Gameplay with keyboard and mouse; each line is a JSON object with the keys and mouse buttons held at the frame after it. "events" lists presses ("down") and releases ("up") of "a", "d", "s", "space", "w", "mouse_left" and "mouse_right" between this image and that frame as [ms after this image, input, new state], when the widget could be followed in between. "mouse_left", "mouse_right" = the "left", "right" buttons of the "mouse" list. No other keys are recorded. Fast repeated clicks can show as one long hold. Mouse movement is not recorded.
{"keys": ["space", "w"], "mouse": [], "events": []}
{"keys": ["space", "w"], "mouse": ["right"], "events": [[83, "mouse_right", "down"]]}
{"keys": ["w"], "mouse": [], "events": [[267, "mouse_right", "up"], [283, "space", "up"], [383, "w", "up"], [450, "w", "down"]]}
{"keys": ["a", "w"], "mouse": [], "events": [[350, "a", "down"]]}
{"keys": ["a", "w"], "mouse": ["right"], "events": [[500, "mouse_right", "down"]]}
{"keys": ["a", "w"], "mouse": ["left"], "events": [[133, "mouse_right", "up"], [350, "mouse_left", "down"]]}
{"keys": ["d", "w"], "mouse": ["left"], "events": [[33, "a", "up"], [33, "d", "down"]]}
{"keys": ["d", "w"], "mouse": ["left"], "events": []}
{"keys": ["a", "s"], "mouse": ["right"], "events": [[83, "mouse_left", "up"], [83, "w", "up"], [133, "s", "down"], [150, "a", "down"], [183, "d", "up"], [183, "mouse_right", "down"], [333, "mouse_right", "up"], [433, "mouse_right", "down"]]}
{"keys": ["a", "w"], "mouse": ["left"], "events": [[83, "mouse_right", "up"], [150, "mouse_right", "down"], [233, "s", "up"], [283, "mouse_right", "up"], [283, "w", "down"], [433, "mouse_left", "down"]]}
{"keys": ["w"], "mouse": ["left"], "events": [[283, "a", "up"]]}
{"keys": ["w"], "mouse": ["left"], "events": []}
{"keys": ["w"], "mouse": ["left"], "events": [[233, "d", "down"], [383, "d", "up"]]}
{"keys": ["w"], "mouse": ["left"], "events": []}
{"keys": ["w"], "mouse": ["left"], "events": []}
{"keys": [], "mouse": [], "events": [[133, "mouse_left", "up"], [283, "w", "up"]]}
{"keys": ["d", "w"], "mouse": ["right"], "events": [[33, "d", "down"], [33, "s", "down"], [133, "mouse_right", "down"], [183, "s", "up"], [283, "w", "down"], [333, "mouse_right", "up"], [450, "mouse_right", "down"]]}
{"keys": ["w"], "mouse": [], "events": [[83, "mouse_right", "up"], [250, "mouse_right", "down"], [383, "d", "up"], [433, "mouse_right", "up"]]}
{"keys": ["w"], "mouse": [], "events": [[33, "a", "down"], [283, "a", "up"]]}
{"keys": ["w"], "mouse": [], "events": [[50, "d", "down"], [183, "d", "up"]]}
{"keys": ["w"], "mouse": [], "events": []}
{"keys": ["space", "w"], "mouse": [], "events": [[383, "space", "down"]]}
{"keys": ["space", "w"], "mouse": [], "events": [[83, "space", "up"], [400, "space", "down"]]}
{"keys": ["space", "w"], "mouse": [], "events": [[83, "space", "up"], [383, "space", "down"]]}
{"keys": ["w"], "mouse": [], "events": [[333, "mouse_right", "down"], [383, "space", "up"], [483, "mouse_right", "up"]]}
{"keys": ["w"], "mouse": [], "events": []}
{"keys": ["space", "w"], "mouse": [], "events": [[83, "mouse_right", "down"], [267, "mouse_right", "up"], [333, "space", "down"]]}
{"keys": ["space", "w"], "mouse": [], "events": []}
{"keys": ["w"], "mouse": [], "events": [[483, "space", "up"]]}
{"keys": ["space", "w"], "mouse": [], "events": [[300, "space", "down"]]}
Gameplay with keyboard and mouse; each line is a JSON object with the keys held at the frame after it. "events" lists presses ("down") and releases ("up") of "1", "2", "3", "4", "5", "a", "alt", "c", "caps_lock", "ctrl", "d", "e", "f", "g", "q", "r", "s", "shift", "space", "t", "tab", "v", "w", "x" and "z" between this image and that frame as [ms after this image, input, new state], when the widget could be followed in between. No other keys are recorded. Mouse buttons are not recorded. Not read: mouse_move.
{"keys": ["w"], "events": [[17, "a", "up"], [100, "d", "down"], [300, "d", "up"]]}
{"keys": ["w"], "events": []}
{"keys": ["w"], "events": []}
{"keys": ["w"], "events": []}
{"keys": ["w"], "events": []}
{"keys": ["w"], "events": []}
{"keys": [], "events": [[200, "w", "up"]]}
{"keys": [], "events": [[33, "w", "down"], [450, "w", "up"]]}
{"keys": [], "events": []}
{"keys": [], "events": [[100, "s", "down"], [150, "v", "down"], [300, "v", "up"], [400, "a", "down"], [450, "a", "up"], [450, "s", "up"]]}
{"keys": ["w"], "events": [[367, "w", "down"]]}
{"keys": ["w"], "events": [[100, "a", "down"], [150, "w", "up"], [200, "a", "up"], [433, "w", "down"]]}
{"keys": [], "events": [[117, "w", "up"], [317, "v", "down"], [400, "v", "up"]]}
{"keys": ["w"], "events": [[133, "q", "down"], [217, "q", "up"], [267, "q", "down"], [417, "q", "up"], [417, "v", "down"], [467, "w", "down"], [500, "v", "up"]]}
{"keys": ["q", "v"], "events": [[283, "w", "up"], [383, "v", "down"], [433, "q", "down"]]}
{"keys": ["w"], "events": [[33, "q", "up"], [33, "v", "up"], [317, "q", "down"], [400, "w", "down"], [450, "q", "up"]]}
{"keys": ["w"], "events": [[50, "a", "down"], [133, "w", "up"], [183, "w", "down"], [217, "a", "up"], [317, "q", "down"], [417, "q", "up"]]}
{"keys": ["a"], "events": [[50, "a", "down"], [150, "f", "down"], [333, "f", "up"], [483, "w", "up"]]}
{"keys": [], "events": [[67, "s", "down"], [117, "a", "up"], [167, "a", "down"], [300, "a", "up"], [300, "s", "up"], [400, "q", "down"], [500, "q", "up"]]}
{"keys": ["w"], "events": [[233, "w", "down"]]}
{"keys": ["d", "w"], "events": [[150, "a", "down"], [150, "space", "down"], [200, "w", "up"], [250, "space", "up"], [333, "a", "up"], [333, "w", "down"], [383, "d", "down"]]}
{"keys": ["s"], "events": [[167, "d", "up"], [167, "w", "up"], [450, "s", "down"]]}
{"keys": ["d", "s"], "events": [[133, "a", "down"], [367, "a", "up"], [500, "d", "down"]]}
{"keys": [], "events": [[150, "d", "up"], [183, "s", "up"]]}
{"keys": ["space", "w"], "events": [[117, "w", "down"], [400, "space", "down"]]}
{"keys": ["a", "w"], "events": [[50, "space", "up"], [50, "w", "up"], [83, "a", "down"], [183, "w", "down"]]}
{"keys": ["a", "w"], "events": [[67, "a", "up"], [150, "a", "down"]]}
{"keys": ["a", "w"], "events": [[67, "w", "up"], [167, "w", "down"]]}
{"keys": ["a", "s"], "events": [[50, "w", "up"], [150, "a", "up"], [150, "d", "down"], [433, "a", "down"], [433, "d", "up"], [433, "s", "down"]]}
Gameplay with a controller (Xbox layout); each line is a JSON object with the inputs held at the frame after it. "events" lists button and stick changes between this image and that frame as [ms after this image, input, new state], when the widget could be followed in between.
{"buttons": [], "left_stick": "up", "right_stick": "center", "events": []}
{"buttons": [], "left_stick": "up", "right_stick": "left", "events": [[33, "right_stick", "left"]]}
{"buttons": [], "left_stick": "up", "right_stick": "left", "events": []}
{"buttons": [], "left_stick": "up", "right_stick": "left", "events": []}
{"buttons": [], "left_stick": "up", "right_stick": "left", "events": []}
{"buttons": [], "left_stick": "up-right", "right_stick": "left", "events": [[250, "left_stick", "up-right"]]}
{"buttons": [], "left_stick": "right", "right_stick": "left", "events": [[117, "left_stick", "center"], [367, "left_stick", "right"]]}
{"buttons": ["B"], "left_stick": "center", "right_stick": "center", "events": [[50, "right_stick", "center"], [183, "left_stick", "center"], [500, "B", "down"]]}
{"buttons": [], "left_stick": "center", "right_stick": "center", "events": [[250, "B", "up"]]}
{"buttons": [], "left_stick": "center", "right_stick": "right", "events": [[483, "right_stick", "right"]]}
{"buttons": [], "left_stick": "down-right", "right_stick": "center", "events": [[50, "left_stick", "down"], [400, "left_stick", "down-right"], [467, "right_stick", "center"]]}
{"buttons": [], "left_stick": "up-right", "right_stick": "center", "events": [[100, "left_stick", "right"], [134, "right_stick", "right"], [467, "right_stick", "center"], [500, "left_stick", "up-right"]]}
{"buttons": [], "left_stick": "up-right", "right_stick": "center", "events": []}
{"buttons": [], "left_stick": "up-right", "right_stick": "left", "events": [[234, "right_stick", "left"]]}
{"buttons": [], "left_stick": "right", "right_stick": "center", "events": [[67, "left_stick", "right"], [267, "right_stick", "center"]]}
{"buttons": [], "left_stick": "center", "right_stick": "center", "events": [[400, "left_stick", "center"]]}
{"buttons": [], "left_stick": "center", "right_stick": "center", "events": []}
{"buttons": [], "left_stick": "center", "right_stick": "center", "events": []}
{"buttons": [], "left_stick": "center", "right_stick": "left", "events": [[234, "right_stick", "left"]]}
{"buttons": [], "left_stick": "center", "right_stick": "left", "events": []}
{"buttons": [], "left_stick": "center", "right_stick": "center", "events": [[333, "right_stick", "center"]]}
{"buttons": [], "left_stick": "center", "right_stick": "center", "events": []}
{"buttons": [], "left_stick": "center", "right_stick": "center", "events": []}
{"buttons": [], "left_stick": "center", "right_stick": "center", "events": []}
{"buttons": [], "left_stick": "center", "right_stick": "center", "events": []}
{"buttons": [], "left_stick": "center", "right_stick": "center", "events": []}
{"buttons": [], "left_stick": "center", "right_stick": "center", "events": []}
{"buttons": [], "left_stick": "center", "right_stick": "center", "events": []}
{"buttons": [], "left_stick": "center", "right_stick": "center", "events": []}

*Work to complete*
This exercise needs every line of the listing that contains the word "between".

*Exercise result*
Gameplay with keyboard and mouse; each line is a JSON object with the keys and mouse buttons held at the frame after it. "events" lists presses ("down") and releases ("up") of "a", "d", "s", "space", "w", "mouse_left" and "mouse_right" between this image and that frame as [ms after this image, input, new state], when the widget could be followed in between. "mouse_left", "mouse_right" = the "left", "right" buttons of the "mouse" list. No other keys are recorded. Fast repeated clicks can show as one long hold. Mouse movement is not recorded.
Gameplay with keyboard and mouse; each line is a JSON object with the keys held at the frame after it. "events" lists presses ("down") and releases ("up") of "1", "2", "3", "4", "5", "a", "alt", "c", "caps_lock", "ctrl", "d", "e", "f", "g", "q", "r", "s", "shift", "space", "t", "tab", "v", "w", "x" and "z" between this image and that frame as [ms after this image, input, new state], when the widget could be followed in between. No other keys are recorded. Mouse buttons are not recorded. Not read: mouse_move.
Gameplay with a controller (Xbox layout); each line is a JSON object with the inputs held at the frame after it. "events" lists button and stick changes between this image and that frame as [ms after this image, input, new state], when the widget could be followed in between.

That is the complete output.